IV.
Among the oldest manuscripts which contain the Quest story there are two which make no mention of the Holy Grail as a Christian relic or symbol. The most interesting of these is Welsh, and is known as the Mabinogi (i. e., the Juvenile Tale) of "Peredur, the Son of Evrawc." It is an Arthurian story, and the majority of its adventures are identical with those of Percival. Its beginning is a parallel of "The Lay of the Great Fool." The Holy Grail of the Percival romances is replaced by a bleeding lance, a bloody head on a salver, and a silver dish. These talismans are brought into the hall of a castle belonging to a lame king, and are greeted with loud lamentations by the assembled knights. In the French romances the talismans are the Holy Grail and the bleeding lance, the latter being identified, as in Sir Thomas Malory's "Morte d'Arthur," with the spear with which Longinus opened the side of the crucified Christ.

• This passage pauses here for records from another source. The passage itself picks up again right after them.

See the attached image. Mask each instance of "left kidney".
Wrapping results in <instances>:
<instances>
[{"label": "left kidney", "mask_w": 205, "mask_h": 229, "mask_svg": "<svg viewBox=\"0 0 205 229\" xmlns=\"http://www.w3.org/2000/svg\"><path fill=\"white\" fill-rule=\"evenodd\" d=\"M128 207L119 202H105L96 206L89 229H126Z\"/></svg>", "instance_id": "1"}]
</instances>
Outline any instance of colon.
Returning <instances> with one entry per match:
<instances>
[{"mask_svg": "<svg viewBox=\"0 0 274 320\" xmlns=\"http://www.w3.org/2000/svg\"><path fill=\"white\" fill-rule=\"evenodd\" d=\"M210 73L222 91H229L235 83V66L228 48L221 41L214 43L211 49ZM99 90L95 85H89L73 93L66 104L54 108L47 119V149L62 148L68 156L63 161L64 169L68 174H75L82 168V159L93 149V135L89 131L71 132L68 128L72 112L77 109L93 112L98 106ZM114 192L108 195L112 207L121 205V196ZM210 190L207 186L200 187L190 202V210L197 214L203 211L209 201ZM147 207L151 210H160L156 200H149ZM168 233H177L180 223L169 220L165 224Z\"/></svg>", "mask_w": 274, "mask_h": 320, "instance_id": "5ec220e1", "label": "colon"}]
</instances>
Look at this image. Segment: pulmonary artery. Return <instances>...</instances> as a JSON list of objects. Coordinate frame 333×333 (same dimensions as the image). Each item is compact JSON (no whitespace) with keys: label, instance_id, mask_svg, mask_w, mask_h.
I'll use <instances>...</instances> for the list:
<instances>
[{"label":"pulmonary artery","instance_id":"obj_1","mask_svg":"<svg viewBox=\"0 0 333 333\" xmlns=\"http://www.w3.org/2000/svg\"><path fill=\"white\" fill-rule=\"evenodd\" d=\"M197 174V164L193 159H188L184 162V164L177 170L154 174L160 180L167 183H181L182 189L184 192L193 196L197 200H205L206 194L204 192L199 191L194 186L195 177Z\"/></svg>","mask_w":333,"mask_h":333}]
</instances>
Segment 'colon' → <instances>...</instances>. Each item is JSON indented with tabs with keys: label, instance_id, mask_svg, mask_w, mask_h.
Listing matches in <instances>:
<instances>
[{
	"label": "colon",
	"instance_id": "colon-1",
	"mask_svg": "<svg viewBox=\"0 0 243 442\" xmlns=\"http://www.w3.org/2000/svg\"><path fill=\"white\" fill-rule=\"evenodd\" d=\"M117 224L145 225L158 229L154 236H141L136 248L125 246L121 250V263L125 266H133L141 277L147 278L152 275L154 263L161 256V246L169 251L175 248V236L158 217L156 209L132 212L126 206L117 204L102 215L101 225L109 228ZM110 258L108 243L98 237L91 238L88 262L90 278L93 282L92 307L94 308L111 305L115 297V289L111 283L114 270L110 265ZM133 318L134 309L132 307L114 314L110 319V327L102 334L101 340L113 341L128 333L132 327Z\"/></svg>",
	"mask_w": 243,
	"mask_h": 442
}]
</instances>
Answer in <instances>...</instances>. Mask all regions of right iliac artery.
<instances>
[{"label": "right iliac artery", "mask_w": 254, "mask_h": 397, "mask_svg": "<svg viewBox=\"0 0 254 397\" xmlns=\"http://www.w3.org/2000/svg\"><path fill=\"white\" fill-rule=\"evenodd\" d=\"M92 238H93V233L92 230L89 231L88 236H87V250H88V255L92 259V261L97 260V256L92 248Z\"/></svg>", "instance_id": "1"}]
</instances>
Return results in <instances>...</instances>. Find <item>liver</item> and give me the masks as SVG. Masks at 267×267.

As Percival is condemned in these romances for a long time to wander in fruitless search of this castle, because having seen the wonders he did not ask their meaning, so Peredur, in the Welsh romance, is cursed in the Court of King Arthur for a similar neglect. Had he asked, the lame king would have got well of his wound, and Peredur would have proved his fitness to avenge the death of his cousin, who was the lame king's son, and had been killed by the sorceresses of Gloucester. After many trials, tallying with those of Percival in the French romances and Parzival in Wolfram's poem, Peredur finds the castle again (where he had on his first visit united the pieces of a broken sword and cut through an iron staple, as Siegfried split the anvil), is recognized as the nephew of the king, and avenges his cousin's death by leading Arthur and his knights against the sorceresses of Gloucester. There are some allusions to the Christian religion in the old tale, but essentially it is pagan. The bloody head and bleeding lance are part of ancient British legendary apparatus.
A bleeding lance, says Mr. Alfred Nutt,[K] is the bardic symbol of undying hatred of the Saxon. Here it bled till the death of Peredur's cousin was avenged. The bloody head was the head of that cousin.